Text shown ->

:::

Metadata-Version: 2.1
Name: pandas-maxminddb
Version: 0.1.1
Classifier: License :: OSI Approved :: MIT License
Classifier: Development Status :: 3 - Alpha
Classifier: Intended Audience :: Developers
Classifier: Programming Language :: Python
Classifier: Programming Language :: Rust
Classifier: Operating System :: POSIX
Classifier: Operating System :: MacOS :: MacOS X
Requires-Dist: pandas
Requires-Dist: numpy
License-File: LICENSE.md
Summary: numpy maxminddb python bindings
Author: Andrew Korzhuev <korzhuev@andrusha.me>
Author-email: Andrew Korzhuev <korzhuev@andrusha.me>
License: Apache-2.0
Requires-Python: >=3.8
Description-Content-Type: text/markdown; charset=UTF-8; variant=GFM

# Pandas Maxmind

Provides fast and convenient geolocation bindings for [Pandas](https://pandas.pydata.org/)
Dataframes. Uses [numpy](https://numpy.org/) ndarray's internally to speed it up compared to naively
applying function per column. Based on
the [maxminddb-rust](https://github.com/oschwald/maxminddb-rust).

## Installation

1. Minimal supported Python is 3.8
2. `pip install pandas_maxminddb`
3. The preferred way is to use precompiled binary wheel, as this requires no toolchain and is
   fastest.
4. If you want to build from source any
   platform [Rust has target](https://doc.rust-lang.org/beta/rustc/platform-support.html) for is
   supported.

### Pre-build wheels

The wheels are built against following `numpy` and `pandas` distributions:

- If you're on Windows / macOS / Linux there is no need to do anything extra.
- If you use ARMv7 (RaspberryPi and such)
  use [PiWheels](https://www.piwheels.org) `--extra-index-url=https://www.piwheels.org/simple`,
  install `libatlas-base-dev` for numpy.

:::

Dataset section ->
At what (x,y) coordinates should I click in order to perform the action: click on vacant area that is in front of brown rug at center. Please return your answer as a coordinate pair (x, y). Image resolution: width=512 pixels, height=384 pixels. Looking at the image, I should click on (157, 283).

:::

Exercise goal -> Reproduce the pandas-maxminddb package metadata word for word, from its first line through its last.

Output for this exercise ->
Metadata-Version: 2.1
Name: pandas-maxminddb
Version: 0.1.1
Classifier: License :: OSI Approved :: MIT License
Classifier: Development Status :: 3 - Alpha
Classifier: Intended Audience :: Developers
Classifier: Programming Language :: Python
Classifier: Programming Language :: Rust
Classifier: Operating System :: POSIX
Classifier: Operating System :: MacOS :: MacOS X
Requires-Dist: pandas
Requires-Dist: numpy
License-File: LICENSE.md
Summary: numpy maxminddb python bindings
Author: Andrew Korzhuev <korzhuev@andrusha.me>
Author-email: Andrew Korzhuev <korzhuev@andrusha.me>
License: Apache-2.0
Requires-Python: >=3.8
Description-Content-Type: text/markdown; charset=UTF-8; variant=GFM

# Pandas Maxmind

Provides fast and convenient geolocation bindings for [Pandas](https://pandas.pydata.org/)
Dataframes. Uses [numpy](https://numpy.org/) ndarray's internally to speed it up compared to naively
applying function per column. Based on
the [maxminddb-rust](https://github.com/oschwald/maxminddb-rust).

## Installation

1. Minimal supported Python is 3.8
2. `pip install pandas_maxminddb`
3. The preferred way is to use precompiled binary wheel, as this requires no toolchain and is
   fastest.
4. If you want to build from source any
   platform [Rust has target](https://doc.rust-lang.org/beta/rustc/platform-support.html) for is
   supported.

### Pre-build wheels

The wheels are built against following `numpy` and `pandas` distributions:

- If you're on Windows / macOS / Linux there is no need to do anything extra.
- If you use ARMv7 (RaspberryPi and such)
  use [PiWheels](https://www.piwheels.org) `--extra-index-url=https://www.piwheels.org/simple`,
  install `libatlas-base-dev` for numpy.